When:
Wednesday, December 15, 2021
12:00 PM - 2:00 PM CT
Where: Online
Audience: Faculty/Staff - Public - Graduate Students
Contact:
Joshua Shelton
Group: The Khyentse Foundation Buddhist Studies Lecture Series
Category: Academic
The Chinese sixth century was a time of upheaval and reconfiguration that saw the traditionally nomadic peoples of the Inner Asian steppe settled as conquerors in the bustling cities of the Chinese heartland. As royalty, military, civil servants, and monastics, these newly-urbanized foreigners participated in a cosmopolitan and energetic social milieu in which Buddhist monasteries and nunneries often provided the stage for leisure and entertainment. One eminent socialite among this new elite, a prince named Taghbach Yue 拓拔悅 (d. 533 CE), was a patron of magic shows at the Buddhist nunnery of the Joyous View (景樂寺 jingle si), and his biography in the official history of the Northern Wei 北魏 dynasty (386–534 CE) provides an unprecedented description of a number of his social, religious, and personal activities. Most surprising among the descriptions of his life is the claim that the Prince enjoyed sex with men. Moreover, he is said to have done so while also dwelling at the house of a commoner outside of the city, collecting medicinal herbs, fasting from meat and alcohol, and chanting Buddhist texts.
Unsurprisingly, perhaps, the Prince’s sixth-century biographer takes a generally negative view of the Prince’s life, calling him “licentious,” saying that he practiced heterodox religious ways, and retelling a story of the Prince’s own physical abuse of his wife. In this paper, Dr. Balkwill will attempt to recast the story of the Prince from one of bad behaviour and moral failing to one of the intersections of Buddhism, social life, and sex in the urban milieu of the sixth century.

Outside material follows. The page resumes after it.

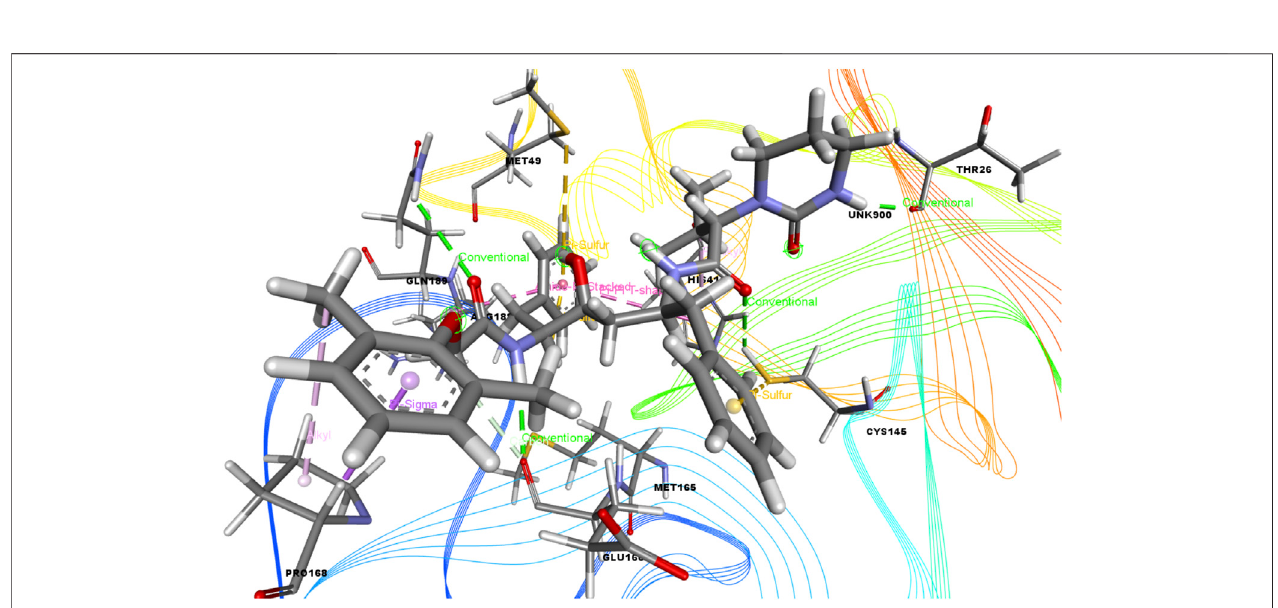
Frontiers in Molecular Biosciences |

Stephanie Balkwill is an Assitant Professor of Chinese Buddhism at UCLA. She is interested in the literary and public lives of Buddhist women who lived in China between the 4th and 6th centuries, and is currently publishing on two major projects: 1) women and state Buddhism in the 6th Century; 2) sūtras on female-to-male sexual transformation in Early Medieval China.